Condamné à mort pour trafic de drogue, le Britannique Akmal Shaikh, 53 ans, affrontera ses bourreaux mardi. Il serait ainsi premier Européen exécuté en Chine depuis 50 ans.

«Nous implorons la miséricorde et la clémence des autorités chinoises pour aider à réunir cette famille brisée», a déclaré son cousin, Soohail Shaikh, dans un communiqué lu devant la presse à Urumqi, dans l'extrême ouest du pays, où Akmal Shaikh est détenu.

Il a précisé que son frère Nasir Shaikh et lui-même avait pu rendre visite au prisonnier lundi matin, son premier contact direct avec sa famille depuis son arrestation il y a deux ans.

Le détenu n'était pas au courant qu'il allait être exécuté avant d'en être informé par ses cousins, a ajouté Soohail Shaikh. «Il était évidemment très perturbé d'apprendre de notre bouche la sentence qui a été adoptée», a-t-il dit. «Nous avons fortement l'impression qu'il n'a pas toute sa raison et qu'il a besoin de médicaments.»

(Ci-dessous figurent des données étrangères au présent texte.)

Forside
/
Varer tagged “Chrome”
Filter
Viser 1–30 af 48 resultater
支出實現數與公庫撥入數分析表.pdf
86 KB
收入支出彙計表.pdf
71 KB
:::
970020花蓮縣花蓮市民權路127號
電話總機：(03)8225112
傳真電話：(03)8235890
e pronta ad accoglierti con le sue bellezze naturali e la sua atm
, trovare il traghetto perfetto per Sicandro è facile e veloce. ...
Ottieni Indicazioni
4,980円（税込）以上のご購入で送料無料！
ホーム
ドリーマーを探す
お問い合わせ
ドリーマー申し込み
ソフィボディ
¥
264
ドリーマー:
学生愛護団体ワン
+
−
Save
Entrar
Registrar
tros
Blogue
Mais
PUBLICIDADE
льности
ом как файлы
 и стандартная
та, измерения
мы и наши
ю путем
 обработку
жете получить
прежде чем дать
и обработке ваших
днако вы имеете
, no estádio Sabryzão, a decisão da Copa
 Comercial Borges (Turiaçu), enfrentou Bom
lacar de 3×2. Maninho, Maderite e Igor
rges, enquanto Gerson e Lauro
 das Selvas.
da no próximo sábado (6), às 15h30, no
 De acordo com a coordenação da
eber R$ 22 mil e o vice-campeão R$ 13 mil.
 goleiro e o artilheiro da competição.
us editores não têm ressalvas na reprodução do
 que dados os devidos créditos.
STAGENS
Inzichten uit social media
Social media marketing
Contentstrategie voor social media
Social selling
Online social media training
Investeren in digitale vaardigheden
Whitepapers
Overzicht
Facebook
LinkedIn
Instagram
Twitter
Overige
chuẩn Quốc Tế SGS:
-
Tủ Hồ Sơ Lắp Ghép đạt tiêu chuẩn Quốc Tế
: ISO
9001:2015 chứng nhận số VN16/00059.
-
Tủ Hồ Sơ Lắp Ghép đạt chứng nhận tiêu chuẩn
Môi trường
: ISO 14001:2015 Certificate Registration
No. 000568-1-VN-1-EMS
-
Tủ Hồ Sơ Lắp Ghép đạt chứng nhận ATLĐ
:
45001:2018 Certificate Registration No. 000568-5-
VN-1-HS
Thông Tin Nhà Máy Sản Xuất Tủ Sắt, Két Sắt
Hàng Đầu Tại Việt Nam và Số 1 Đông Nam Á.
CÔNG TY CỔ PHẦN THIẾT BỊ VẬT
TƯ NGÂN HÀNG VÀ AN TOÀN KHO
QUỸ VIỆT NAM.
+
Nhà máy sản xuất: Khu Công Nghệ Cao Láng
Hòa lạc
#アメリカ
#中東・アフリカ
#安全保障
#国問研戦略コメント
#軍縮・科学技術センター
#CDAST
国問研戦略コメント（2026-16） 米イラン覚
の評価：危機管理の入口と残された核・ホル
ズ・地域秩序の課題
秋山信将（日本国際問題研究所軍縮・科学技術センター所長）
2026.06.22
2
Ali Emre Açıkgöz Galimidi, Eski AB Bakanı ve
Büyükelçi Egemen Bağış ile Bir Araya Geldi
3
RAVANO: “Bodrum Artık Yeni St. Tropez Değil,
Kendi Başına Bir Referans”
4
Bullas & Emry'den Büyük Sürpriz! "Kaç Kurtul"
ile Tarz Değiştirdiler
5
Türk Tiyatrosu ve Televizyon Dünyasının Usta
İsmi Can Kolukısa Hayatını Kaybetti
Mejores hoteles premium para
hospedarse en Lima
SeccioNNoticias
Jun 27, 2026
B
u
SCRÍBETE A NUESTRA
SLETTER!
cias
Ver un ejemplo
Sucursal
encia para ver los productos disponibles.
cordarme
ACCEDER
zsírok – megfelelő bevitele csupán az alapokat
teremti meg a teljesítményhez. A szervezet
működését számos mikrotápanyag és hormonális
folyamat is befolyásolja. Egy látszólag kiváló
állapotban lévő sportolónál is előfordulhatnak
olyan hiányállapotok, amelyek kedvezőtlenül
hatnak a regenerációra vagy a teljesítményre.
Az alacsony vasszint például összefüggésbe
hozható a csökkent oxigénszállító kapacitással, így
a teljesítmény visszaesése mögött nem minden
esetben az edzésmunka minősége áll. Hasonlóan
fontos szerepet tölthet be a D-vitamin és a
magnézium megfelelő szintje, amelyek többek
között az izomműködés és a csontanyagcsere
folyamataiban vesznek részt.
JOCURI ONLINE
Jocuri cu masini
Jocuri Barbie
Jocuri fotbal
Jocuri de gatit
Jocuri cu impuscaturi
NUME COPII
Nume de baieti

Deux diplomates britanniques accompagnaient la famille mais n'ont pas été autorisés à parler à la presse.

Le Premier ministre Gordon Brown avait lancé un appel en sa faveur, déjà rejeté par Pékin. Les sursis de dernière minute ne sont quasiment jamais accordés en Chine, qui procède chaque année à plus d'exécution que l'ensemble des autres pays appliquant la peine de mort.

Akmal Shaikh, un Britannique d'origine pakistanaise, a été condamné à la peine capitale à l'issue d'un procès expéditif en octobre 2008. Il était accusé d'avoir transporté une valise contenant près de quatre kilos d'héroïne à Urumqi en 2007.

Il a été arrêté alors qu'il avait pris un avion depuis le Tadjikistan. Sa famille pense que ce petit commerçant londonien avait été manipulé et attiré en Chine par deux hommes qui lui avaient promis de lancer sa carrière dans la pop.

Les autorités britanniques ont accusé les responsables chinois de ne pas avoir pris en compte les incertitudes pesant sur sa santé mentale. «Le trafic de drogue est un crime grave. Les droits de l'accusé ont été pleinement garantis», avait rétorqué la porte-parole du ministère chinois des Affaires étrangères Jiang Yu lors d'une conférence de presse.

Londres appelle à nouveau Pékin à empêcher l'exécution

La Grande-Bretagne a demandé lundi à la Chine de faire «le bon geste», dans un appel de dernière minute pour empêcher l'exécution d'un Britannique condamné à mort pour trafic de drogue. «Même à ce stade, j'espère qu'ils comprendront que dans un monde moderne il n'est pas approprié d'envoyer à la mort un malade mental», a déclaré le secrétaire d'Etat britannique aux Affaires étrangères Ivan Lewis, aorès avoir rencontre l'ambassadeur de Chine à Londres.

«Ce n'est pas possible qu'il n'y ait eu aucune évaluation de la santé mentale de M. Shaikh. Dans n'importe quel système judiciaire ce n'est tout simplement pas acceptable», a déclaré M. Lewis à la presse.

«Et c'est la raison pour laquelle, même à cette date tardive, nous appelons les Chinois à intervenir et à faire preuve de clémence».

«Nous espérons que les relations que nous avons avec la Chine ne compteront pas pour rien dans l'issue (de cette affaire). Et qu'au dernier moment, au tout dernier moment, ils prendront la bonne décision et feront le bon geste», a ajouté le secrétaire d'Etat.

L'exécution d'Akmal Shaikh, si elle a lieu, sera la première d'un ressortissant de l'Union européenne en Chine depuis 50 ans, selon ses avocats.

M. Shaikh avait été arrêté en septembre 2007 au Xinjiang en possession de quatre kilos d'héroïne. Sa famille assure que des criminels ont profité de sa vulnérabilité psychologique pour lui faire transporter de la drogue.

Cet homme de 53 ans, père de trois enfants souffre, selon ses proches, de troubles maniaco-dépressifs.

«Le gouvernement britannique a fait et continuera à faire tout ce qui est en son pouvoir pour obtenir un procès équitable et la clémence sur le verdict de peine de mort pour Akmal Shaikh», a déclaré dans un communiqué un porte-parole de Gordon Brown.